Saved entries
┄┄┄┄┄┄
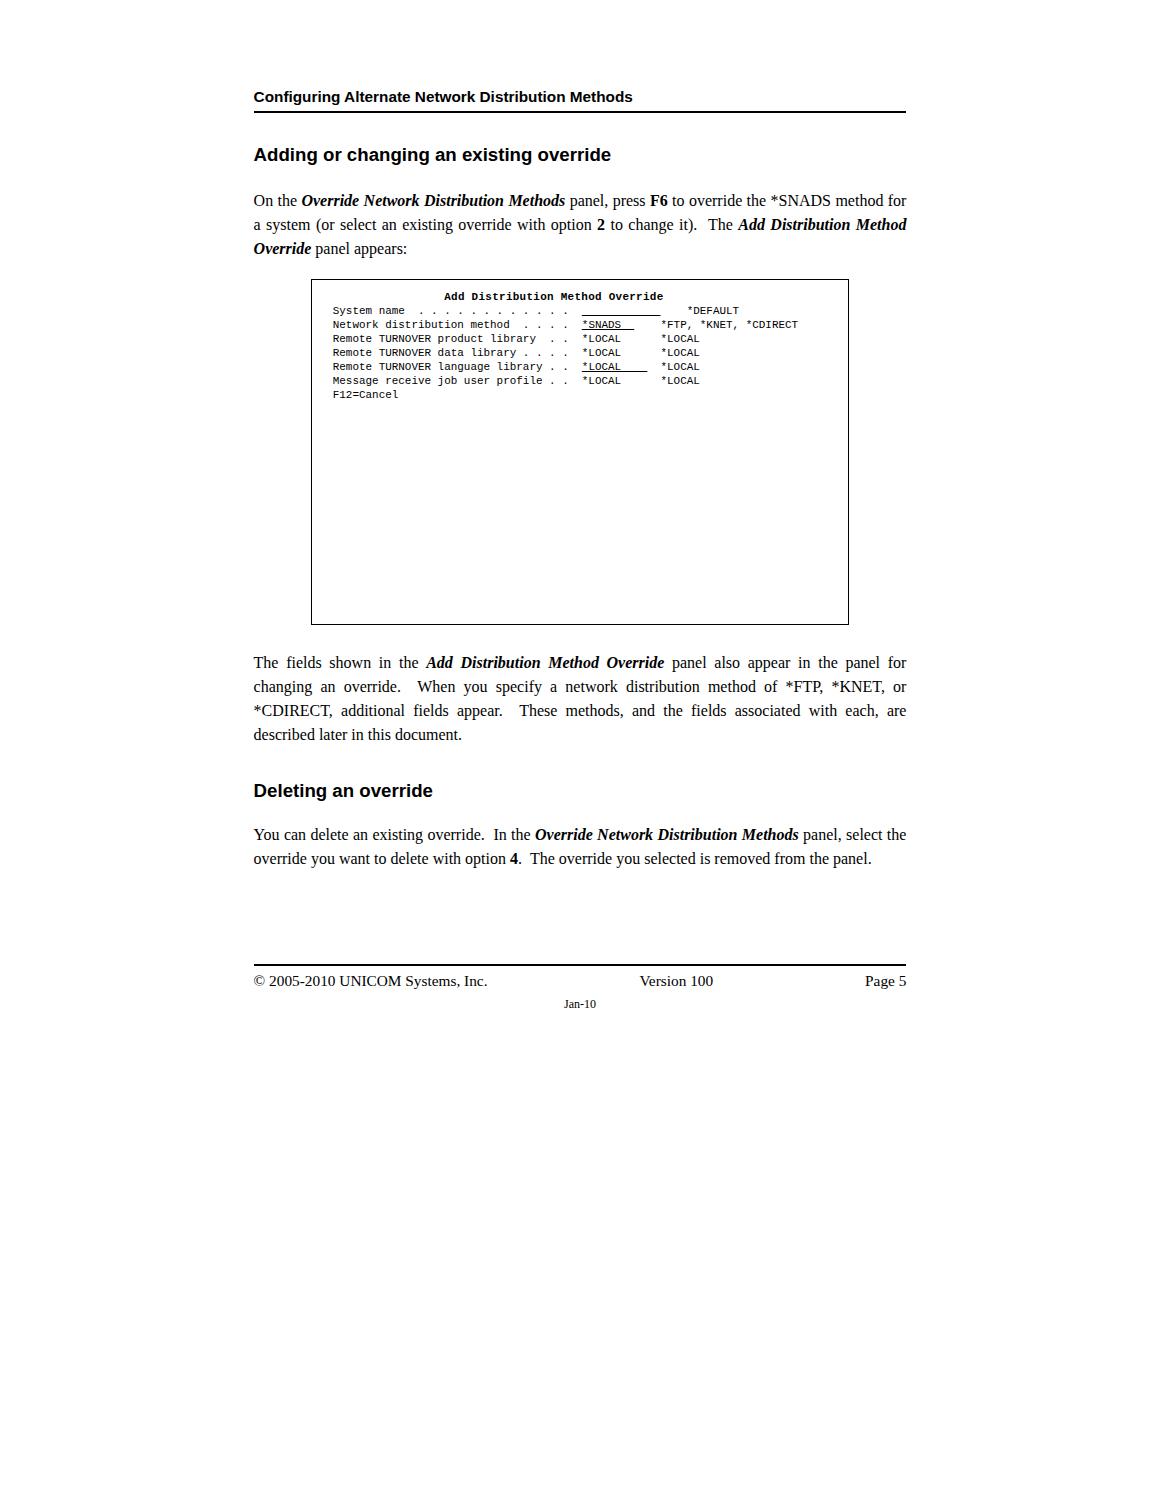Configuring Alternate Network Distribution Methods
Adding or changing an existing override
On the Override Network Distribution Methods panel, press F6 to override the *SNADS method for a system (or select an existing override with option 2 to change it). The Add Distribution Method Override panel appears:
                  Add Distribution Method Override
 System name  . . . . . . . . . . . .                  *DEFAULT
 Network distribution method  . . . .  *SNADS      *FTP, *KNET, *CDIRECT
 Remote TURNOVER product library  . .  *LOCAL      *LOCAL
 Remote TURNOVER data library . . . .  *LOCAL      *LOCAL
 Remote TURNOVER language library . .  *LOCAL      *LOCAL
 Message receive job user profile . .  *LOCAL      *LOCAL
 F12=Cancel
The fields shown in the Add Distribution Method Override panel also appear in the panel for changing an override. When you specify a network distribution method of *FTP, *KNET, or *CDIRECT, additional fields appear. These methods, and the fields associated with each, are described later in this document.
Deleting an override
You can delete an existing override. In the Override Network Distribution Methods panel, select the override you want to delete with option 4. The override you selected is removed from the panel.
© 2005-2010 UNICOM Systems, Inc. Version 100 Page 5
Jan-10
┄┄┄┄┄┄
**ABOUT THIS EXERCISE**
Scan the data for the string "panel" and copy each line in which it occurs.

**EXERCISE RESULT**
On the Override Network Distribution Methods panel, press F6 to override the *SNADS method for a system (or select an existing override with option 2 to change it). The Add Distribution Method Override panel appears:
The fields shown in the Add Distribution Method Override panel also appear in the panel for changing an override. When you specify a network distribution method of *FTP, *KNET, or *CDIRECT, additional fields appear. These methods, and the fields associated with each, are described later in this document.
You can delete an existing override. In the Override Network Distribution Methods panel, select the override you want to delete with option 4. The override you selected is removed from the panel.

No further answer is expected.